**Assignment**.
Pick out every line in the records that contains the word "Aggravated" and copy each one in full.

*** Data records Section Begins ***

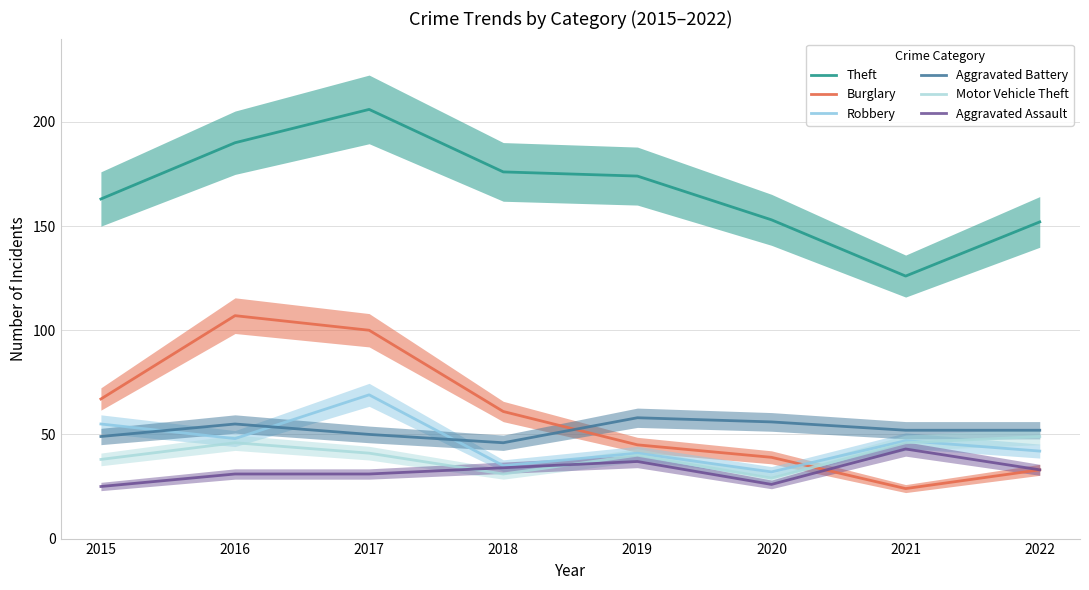

Reading left to right, list all the values displayed in this chart.

Theft: 163	190	206	176	174	153	126	152
Burglary: 67	107	100	61	45	39	24	33
Robbery: 55	48	69	35	41	32	47	42
Aggravated Battery: 49	55	50	46	58	56	52	52
Motor Vehicle Theft: 38	46	41	31	40	29	46	49
Aggravated Assault: 25	31	31	34	37	26	43	33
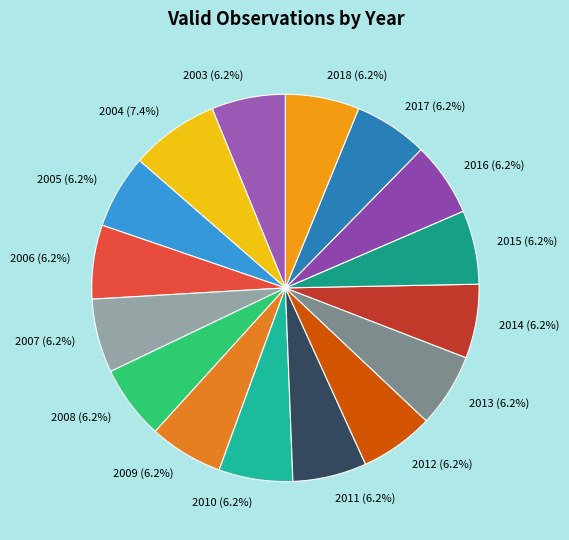

Do 2013 and 2017 together represent more than half of the pie?

No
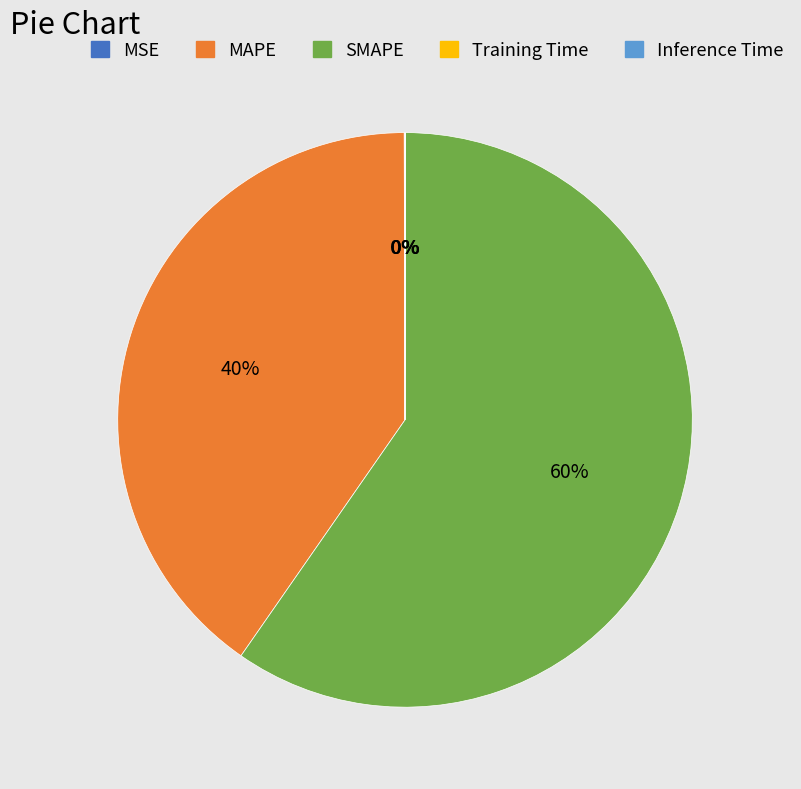

What percentage is the SMAPE slice, to the nearest percent?

60%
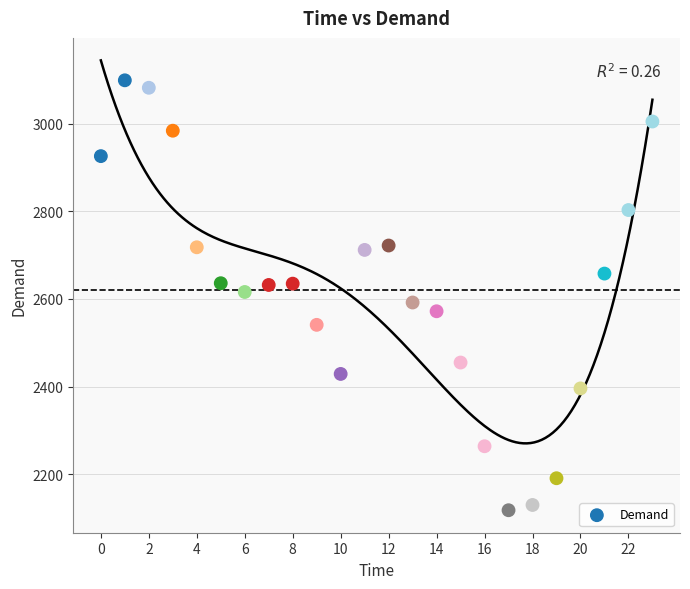

What is the range of Y values (max minus min)?

981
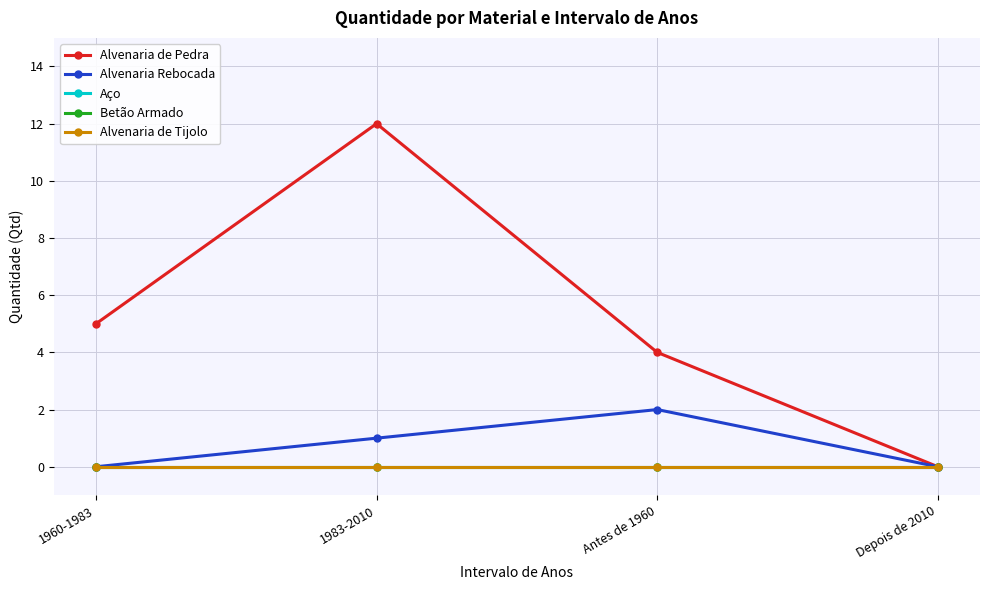

At which category does Alvenaria Rebocada reach its first local peak?

Antes de 1960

*** Data records Section Ends ***

**Exercise solution**.
Aggravated Battery: 49	55	50	46	58	56	52	52
Aggravated Assault: 25	31	31	34	37	26	43	33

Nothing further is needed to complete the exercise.